Top of GIVEN DATA

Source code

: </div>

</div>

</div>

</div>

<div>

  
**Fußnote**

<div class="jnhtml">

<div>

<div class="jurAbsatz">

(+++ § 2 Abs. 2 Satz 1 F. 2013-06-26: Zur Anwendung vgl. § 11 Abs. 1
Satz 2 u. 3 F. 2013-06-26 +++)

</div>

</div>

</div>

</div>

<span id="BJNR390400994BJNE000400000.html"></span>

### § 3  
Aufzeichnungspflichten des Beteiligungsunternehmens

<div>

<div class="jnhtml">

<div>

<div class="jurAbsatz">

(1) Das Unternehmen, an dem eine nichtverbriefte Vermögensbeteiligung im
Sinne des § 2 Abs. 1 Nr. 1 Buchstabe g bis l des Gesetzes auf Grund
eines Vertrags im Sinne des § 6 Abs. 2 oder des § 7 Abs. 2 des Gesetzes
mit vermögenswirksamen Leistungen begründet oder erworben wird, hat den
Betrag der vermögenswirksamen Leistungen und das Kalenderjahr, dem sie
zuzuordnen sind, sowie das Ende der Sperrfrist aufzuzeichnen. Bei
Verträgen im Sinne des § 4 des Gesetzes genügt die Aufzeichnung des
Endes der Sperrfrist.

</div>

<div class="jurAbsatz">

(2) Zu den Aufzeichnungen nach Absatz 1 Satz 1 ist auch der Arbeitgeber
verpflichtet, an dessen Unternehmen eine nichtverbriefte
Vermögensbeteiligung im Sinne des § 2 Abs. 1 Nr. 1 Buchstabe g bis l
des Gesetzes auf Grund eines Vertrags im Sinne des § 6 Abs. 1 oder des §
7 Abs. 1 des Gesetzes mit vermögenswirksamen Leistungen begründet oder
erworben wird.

Bottom of GIVEN DATA

- [WORK ITEM]:
Transcribe the records from their first line. Stop after the line with "zuzuordnen sind, sowie", including it.

- [OUTPUT BELOW]:
Source code

: </div>

</div>

</div>

</div>

<div>

  
**Fußnote**

<div class="jnhtml">

<div>

<div class="jurAbsatz">

(+++ § 2 Abs. 2 Satz 1 F. 2013-06-26: Zur Anwendung vgl. § 11 Abs. 1
Satz 2 u. 3 F. 2013-06-26 +++)

</div>

</div>

</div>

</div>

<span id="BJNR390400994BJNE000400000.html"></span>

### § 3  
Aufzeichnungspflichten des Beteiligungsunternehmens

<div>

<div class="jnhtml">

<div>

<div class="jurAbsatz">

(1) Das Unternehmen, an dem eine nichtverbriefte Vermögensbeteiligung im
Sinne des § 2 Abs. 1 Nr. 1 Buchstabe g bis l des Gesetzes auf Grund
eines Vertrags im Sinne des § 6 Abs. 2 oder des § 7 Abs. 2 des Gesetzes
mit vermögenswirksamen Leistungen begründet oder erworben wird, hat den
Betrag der vermögenswirksamen Leistungen und das Kalenderjahr, dem sie
zuzuordnen sind, sowie das Ende der Sperrfrist aufzuzeichnen. Bei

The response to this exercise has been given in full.